Ham-Mihan
- Type: Daily newspaper
- Founder: Gholamhossein Karbaschi
- Founded: January 2000
- Ceased publication: July 2009
- Political alignment: Reformism (Iranian)
- Language: Persian
- Headquarters: Tehran, Iran
- Website: hammihanonline.ir

= Ham-Mihan =

Newspaper in Iran from 2000 to 2009

Ham-Mihan was a reformist Persian-language daily newspaper in Tehran, Iran. It was in circulation between 2000 and 2009.

==History and profile==
In January 2000 Gholamhossein Karbaschi, former mayor of Tehran, established Ham Mihan after he was released from prison. He also ran the paper and was its managing editor.
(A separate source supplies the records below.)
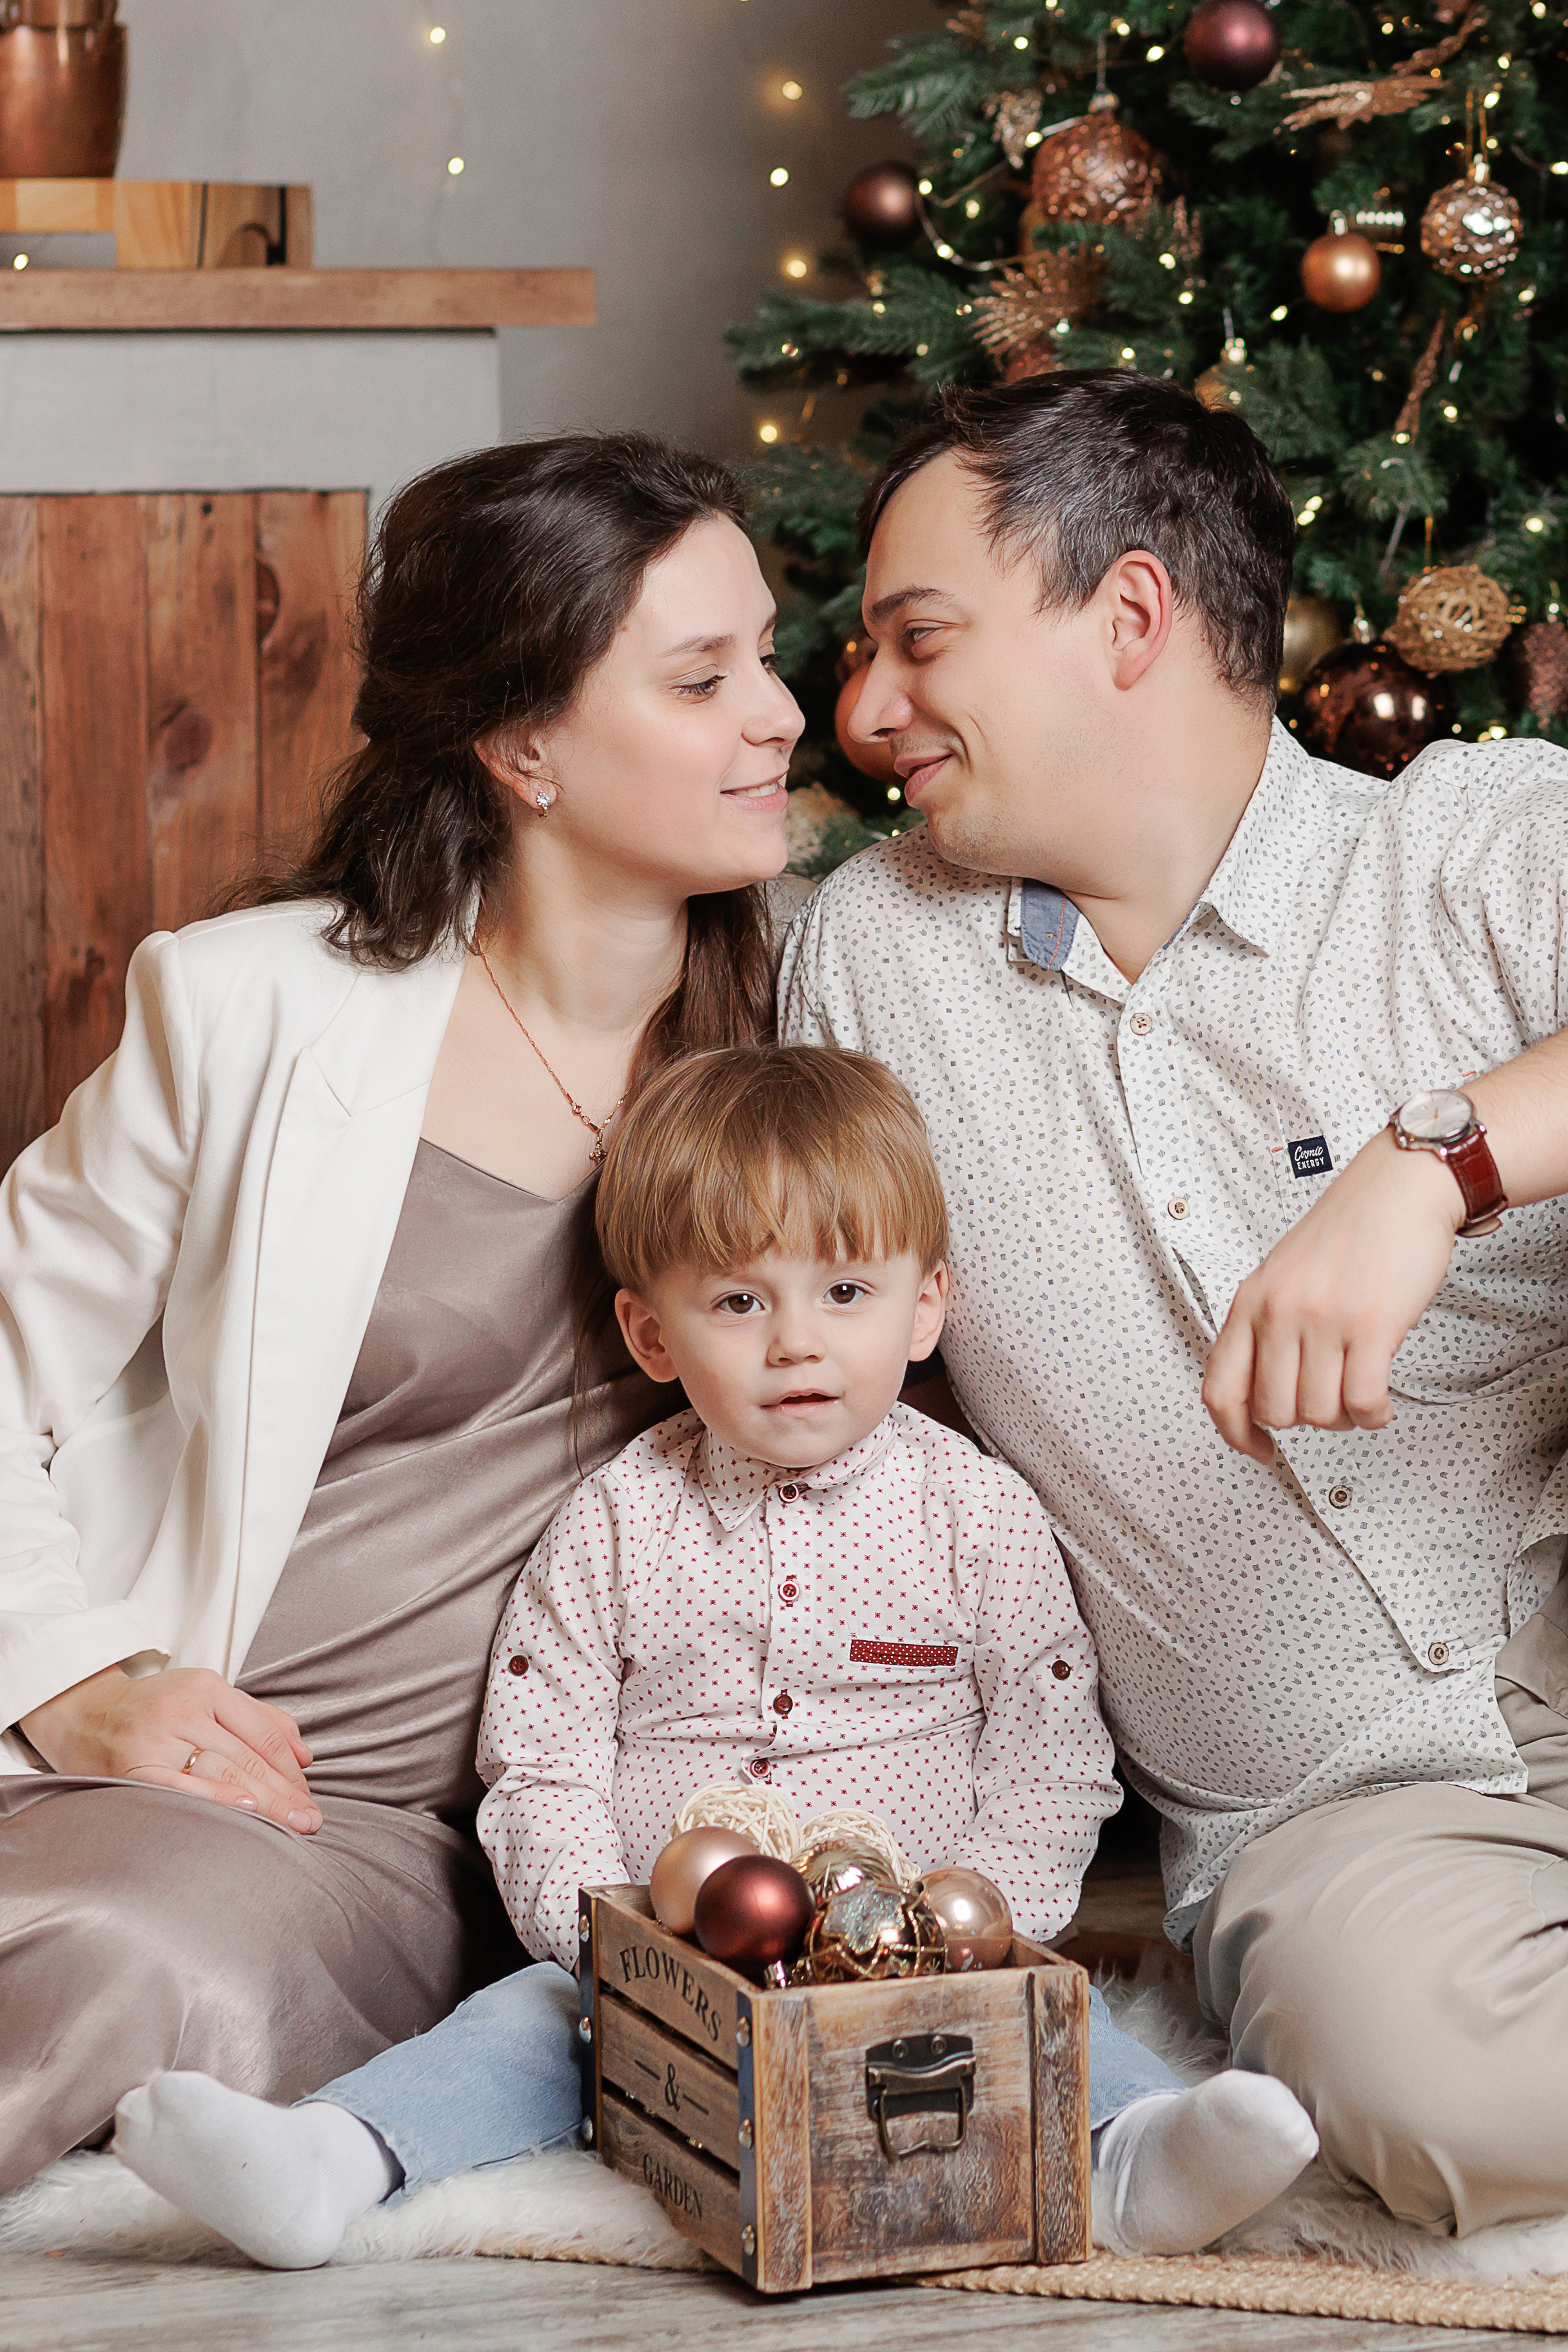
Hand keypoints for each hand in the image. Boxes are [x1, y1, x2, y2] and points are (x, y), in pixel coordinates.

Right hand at [19, 1665, 321, 1832]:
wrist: (85, 1714)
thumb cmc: (157, 1711)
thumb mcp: (208, 1698)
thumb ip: (259, 1720)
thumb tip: (305, 1754)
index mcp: (207, 1688)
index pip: (264, 1733)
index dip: (291, 1769)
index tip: (309, 1797)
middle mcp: (184, 1709)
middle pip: (248, 1756)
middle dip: (285, 1792)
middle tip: (311, 1820)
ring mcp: (158, 1736)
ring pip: (224, 1771)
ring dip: (264, 1802)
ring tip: (291, 1825)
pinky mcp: (134, 1766)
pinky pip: (181, 1786)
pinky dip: (216, 1797)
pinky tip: (245, 1809)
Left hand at [1202, 1129, 1462, 1462]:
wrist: (1399, 1189)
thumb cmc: (1348, 1232)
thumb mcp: (1281, 1275)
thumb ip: (1264, 1327)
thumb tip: (1261, 1392)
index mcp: (1249, 1302)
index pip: (1220, 1390)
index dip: (1235, 1434)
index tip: (1258, 1449)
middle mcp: (1278, 1313)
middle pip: (1275, 1411)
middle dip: (1305, 1419)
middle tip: (1330, 1401)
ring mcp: (1322, 1320)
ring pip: (1319, 1414)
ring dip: (1345, 1418)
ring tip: (1359, 1392)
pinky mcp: (1370, 1326)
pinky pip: (1362, 1403)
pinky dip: (1374, 1415)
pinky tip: (1381, 1404)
The chief editor of Ham-Mihan was Mohammad Ghouchani. Mohammad Atrianfar served as the policy director of the paper which was based in Tehran.

The paper backed Akbar Hashemi Rafsanjani in the presidential elections held in 2005. It was temporarily closed in May 2000 and in July 2007 by a court in Tehran. The paper was relaunched in 2009, but was suspended in July 2009.

In September 2013, Karbaschi petitioned the Ministry of Culture and Islamic Guidance to lift the ban on publication and his request was accepted. However, the publication license was not granted.